What you need to do => Copy each line below without leaving any out.

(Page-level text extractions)
============================================================
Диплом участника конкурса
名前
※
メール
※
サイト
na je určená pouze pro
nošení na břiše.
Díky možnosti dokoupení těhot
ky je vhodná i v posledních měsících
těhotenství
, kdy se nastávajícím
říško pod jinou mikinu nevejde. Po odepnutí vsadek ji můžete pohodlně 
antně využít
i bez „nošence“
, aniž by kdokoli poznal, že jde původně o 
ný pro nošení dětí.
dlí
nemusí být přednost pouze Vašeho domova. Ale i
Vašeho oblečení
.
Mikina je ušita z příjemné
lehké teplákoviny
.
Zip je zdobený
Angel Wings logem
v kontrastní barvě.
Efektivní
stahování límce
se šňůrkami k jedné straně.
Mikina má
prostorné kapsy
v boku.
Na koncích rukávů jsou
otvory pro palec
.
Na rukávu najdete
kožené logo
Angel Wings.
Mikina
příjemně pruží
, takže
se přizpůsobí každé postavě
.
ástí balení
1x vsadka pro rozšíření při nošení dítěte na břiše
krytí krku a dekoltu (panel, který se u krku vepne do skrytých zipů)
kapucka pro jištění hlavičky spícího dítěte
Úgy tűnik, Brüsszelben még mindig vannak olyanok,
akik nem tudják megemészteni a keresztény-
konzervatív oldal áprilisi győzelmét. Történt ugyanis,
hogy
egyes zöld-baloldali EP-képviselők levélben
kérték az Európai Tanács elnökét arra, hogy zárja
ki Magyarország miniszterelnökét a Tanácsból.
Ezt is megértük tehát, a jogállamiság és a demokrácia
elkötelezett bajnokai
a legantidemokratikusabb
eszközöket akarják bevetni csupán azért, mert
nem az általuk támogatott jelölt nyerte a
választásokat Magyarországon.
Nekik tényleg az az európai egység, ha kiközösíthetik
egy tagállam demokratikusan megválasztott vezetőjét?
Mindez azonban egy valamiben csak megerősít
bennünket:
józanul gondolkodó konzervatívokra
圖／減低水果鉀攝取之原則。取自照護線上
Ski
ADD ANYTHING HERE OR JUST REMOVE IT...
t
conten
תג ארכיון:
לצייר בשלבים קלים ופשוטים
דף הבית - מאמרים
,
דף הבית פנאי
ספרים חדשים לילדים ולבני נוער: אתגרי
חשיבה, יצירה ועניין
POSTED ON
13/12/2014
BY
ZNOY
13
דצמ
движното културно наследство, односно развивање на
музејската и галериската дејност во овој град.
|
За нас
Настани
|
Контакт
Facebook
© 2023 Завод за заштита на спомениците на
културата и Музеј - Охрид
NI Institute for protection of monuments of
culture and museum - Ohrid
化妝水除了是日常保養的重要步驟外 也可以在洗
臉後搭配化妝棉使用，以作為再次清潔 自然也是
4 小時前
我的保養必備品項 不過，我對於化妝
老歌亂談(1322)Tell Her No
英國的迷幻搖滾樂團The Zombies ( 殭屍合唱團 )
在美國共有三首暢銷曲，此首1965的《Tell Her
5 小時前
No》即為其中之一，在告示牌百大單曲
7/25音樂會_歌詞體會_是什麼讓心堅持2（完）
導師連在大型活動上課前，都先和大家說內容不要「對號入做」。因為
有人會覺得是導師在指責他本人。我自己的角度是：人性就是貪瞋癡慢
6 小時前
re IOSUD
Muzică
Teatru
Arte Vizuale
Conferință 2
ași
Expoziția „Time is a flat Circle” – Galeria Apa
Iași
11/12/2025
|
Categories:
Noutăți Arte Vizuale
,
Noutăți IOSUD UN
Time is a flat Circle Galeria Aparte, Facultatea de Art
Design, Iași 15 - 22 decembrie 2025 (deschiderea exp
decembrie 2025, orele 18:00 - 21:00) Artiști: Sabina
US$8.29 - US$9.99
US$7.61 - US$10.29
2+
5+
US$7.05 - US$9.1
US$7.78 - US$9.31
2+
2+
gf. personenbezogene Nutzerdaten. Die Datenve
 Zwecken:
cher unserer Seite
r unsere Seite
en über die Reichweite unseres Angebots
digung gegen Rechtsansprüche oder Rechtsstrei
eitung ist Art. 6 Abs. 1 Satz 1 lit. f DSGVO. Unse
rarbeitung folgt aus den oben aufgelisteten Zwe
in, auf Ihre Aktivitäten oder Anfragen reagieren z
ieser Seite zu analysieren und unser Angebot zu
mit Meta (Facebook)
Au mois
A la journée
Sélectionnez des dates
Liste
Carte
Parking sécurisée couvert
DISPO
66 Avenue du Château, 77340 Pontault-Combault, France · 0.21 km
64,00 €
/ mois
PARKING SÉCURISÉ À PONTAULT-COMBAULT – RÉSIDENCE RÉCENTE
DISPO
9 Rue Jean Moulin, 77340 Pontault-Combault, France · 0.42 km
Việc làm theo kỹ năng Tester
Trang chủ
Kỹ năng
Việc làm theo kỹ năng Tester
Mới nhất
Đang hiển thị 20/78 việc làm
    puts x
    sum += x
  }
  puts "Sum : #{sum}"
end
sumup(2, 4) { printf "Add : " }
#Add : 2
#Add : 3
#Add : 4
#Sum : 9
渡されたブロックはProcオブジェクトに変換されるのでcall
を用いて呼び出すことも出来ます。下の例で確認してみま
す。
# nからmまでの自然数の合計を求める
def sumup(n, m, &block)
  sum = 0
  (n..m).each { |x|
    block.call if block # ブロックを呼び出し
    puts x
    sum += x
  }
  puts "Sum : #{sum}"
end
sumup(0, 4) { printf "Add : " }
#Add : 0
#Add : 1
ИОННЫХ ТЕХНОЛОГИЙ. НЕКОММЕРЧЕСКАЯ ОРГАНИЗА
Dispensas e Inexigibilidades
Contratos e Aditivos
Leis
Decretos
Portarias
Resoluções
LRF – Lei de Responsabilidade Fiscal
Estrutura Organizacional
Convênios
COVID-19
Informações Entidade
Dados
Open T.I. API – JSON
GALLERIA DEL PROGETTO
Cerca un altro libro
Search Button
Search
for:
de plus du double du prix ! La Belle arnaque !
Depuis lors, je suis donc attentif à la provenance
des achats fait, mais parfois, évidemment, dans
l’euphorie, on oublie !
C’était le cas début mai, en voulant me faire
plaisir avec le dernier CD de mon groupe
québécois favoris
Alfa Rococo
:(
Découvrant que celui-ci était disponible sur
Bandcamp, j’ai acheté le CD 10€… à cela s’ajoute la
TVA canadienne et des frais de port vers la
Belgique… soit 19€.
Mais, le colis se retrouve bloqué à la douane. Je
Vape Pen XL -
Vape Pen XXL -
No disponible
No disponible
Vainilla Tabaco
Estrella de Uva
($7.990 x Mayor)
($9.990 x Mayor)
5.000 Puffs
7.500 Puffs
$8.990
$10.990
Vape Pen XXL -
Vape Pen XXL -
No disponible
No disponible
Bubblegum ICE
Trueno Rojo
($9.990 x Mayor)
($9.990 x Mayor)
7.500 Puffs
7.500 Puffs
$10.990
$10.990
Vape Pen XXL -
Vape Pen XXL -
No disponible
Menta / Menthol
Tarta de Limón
============================================================
Answer to this exercise =>
Диплом участника конкурса
名前
※
メール
※
サイト
na je určená pouze pro
nošení na břiše.
Díky možnosti dokoupení těhot
ky je vhodná i v posledních měsících
těhotenství
, kdy se nastávajícím
říško pod jinou mikinu nevejde. Po odepnutí vsadek ji můžete pohodlně 
antně využít
i bez „nošence“
, aniž by kdokoli poznal, že jde původně o 
ný pro nošení dětí.
dlí
nemusí být přednost pouze Vašeho domova. Ale i
Vašeho oblečení
.
Mikina je ušita z příjemné
lehké teplákoviny
.
Zip je zdobený
Angel Wings logem
v kontrastní barvě.
Efektivní
stahování límce
se šňůrkami k jedné straně.
Mikina má
prostorné kapsy
v boku.
Na koncích rukávů jsou
otvory pro palec
.
Na rukávu najdete
kožené logo
Angel Wings.
Mikina
příjemně pruží
, takže
se přizpůsobí každé postavě
.
ástí balení
1x vsadka pro rozšíření při nošení dítěte na břiše
krytí krku a dekoltu (panel, který se u krku vepne do skrytých zipů)
kapucka pro jištění hlavičky spícího dítěte
Úgy tűnik, Brüsszelben még mindig vannak olyanok,
akik nem tudják megemészteni a keresztény-
konzervatív oldal áprilisi győzelmét. Történt ugyanis,
hogy
egyes zöld-baloldali EP-képviselők levélben
kérték az Európai Tanács elnökét arra, hogy zárja
ki Magyarország miniszterelnökét a Tanácsból.
Ezt is megértük tehát, a jogállamiság és a demokrácia
elkötelezett bajnokai
a legantidemokratikusabb
eszközöket akarják bevetni csupán azért, mert
nem az általuk támogatott jelölt nyerte a
választásokat Magyarországon.
Nekik tényleg az az európai egység, ha kiközösíthetik
egy tagállam demokratikusan megválasztott vezetőjét?
Mindez azonban egy valamiben csak megerősít
bennünket:
józanul gondolkodó konzervatívokra
圖／減低水果鉀攝取之原則。取自照護線上
Ski
ADD ANYTHING HERE OR JUST REMOVE IT...
t
conten
תג ארכיון:
לצייר בשלבים קלים ופשוטים
דף הבית - מאמרים
,
דף הבית פנאי
ספרים חדשים לילדים ולבני נוער: אתגרי
חשיבה, יצירה ועניין
POSTED ON
13/12/2014
BY
ZNOY
13
דצמ
движното културно наследство, односно развивање на
музејската и галериската дејност во овој град.
|
За нас
Настани
|
Контакт
Facebook
© 2023 Завод за заштита на спомениците на
културата и Музеј - Охрид
NI Institute for protection of monuments of
culture and museum - Ohrid
化妝水除了是日常保養的重要步驟外 也可以在洗
臉後搭配化妝棉使用，以作為再次清潔 自然也是
4 小時前
我的保養必備品項 不過，我對於化妝
老歌亂談(1322)Tell Her No
英國的迷幻搖滾樂團The Zombies ( 殭屍合唱團 )
在美國共有三首暢銷曲，此首1965的《Tell Her
5 小時前
No》即為其中之一，在告示牌百大單曲
7/25音樂會_歌詞體會_是什麼讓心堅持2（完）
導師連在大型活動上課前，都先和大家說內容不要「對號入做」。因為
有人會覺得是導師在指責他本人。我自己的角度是：人性就是貪瞋癡慢
6 小時前
re IOSUD
Muzică
Teatru
Arte Vizuale
Conferință 2
ași
Expoziția „Time is a flat Circle” – Galeria Apa
Iași
11/12/2025
|
Categories:
Noutăți Arte Vizuale
,
Noutăți IOSUD UN
Time is a flat Circle Galeria Aparte, Facultatea de Art
Design, Iași 15 - 22 decembrie 2025 (deschiderea exp
decembrie 2025, orele 18:00 - 21:00) Artiști: Sabina
US$8.29 - US$9.99
US$7.61 - US$10.29
2+
5+
US$7.05 - US$9.1
US$7.78 - US$9.31
2+
2+
gf. personenbezogene Nutzerdaten. Die Datenve
 Zwecken:
cher unserer Seite
r unsere Seite
en über die Reichweite unseres Angebots
digung gegen Rechtsansprüche oder Rechtsstrei
eitung ist Art. 6 Abs. 1 Satz 1 lit. f DSGVO. Unse
rarbeitung folgt aus den oben aufgelisteten Zwe
in, auf Ihre Aktivitäten oder Anfragen reagieren z
ieser Seite zu analysieren und unser Angebot zu
mit Meta (Facebook)
Au mois
A la journée
Sélectionnez des dates
Liste
Carte
Parking sécurisée couvert
DISPO
66 Avenue du Château, 77340 Pontault-Combault, France · 0.21 km
64,00 €
/ mois
PARKING SÉCURISÉ À PONTAULT-COMBAULT – RÉSIDENCE RÉCENTE
DISPO
9 Rue Jean Moulin, 77340 Pontault-Combault, France · 0.42 km
Việc làm theo kỹ năng Tester
Trang chủ
Kỹ năng
Việc làm theo kỹ năng Tester
Mới nhất
Đang hiển thị 20/78 việc làm
    puts x
    sum += x
  }
  puts "Sum : #{sum}"
end
sumup(2, 4) { printf "Add : " }
#Add : 2
#Add : 3
#Add : 4
#Sum : 9
渡されたブロックはProcオブジェクトに変換されるのでcall
を用いて呼び出すことも出来ます。下の例で確認してみま
す。
# nからmまでの自然数の合計を求める
def sumup(n, m, &block)
  sum = 0
  (n..m).each { |x|
    block.call if block # ブロックを呼び出し
    puts x
    sum += x
  }
  puts "Sum : #{sum}"
end
sumup(0, 4) { printf "Add : " }
#Add : 0
#Add : 1
ИОННЫХ ТЕХНОЛОГИЙ. НЕКОММЕРЧЕСКАЯ ОРГАНИЗА
Dispensas e Inexigibilidades
Contratos e Aditivos
Leis
Decretos
Portarias
Resoluções
LRF – Lei de Responsabilidade Fiscal
Estrutura Organizacional
Convênios
COVID-19
Informações Entidade
Dados
Open T.I. API – JSON
GALLERIA DEL PROGETTO
Cerca un altro libro
Search Button
Search
for:
de plus du double du prix ! La Belle arnaque !
Depuis lors, je suis donc attentif à la provenance
des achats fait, mais parfois, évidemment, dans
l’euphorie, on oublie !
C’était le cas début mai, en voulant me faire
plaisir avec le dernier CD de mon groupe
québécois favoris
Alfa Rococo
:(
Découvrant que celui-ci était disponible sur
Bandcamp, j’ai acheté le CD 10€… à cela s’ajoute la
TVA canadienne et des frais de port vers la
Belgique… soit 19€.
Mais, le colis se retrouve bloqué à la douane. Je
Vape Pen XL -
Vape Pen XXL -
No disponible
No disponible
Vainilla Tabaco
Estrella de Uva
($7.990 x Mayor)
($9.990 x Mayor)
5.000 Puffs
7.500 Puffs
$8.990
$10.990
Vape Pen XXL -
Vape Pen XXL -
No disponible
No disponible
Bubblegum ICE
Trueno Rojo
($9.990 x Mayor)
($9.990 x Mayor)
7.500 Puffs
7.500 Puffs
$10.990
$10.990
Vape Pen XXL -
Vape Pen XXL -
No disponible
Menta / Menthol
Tarta de Limón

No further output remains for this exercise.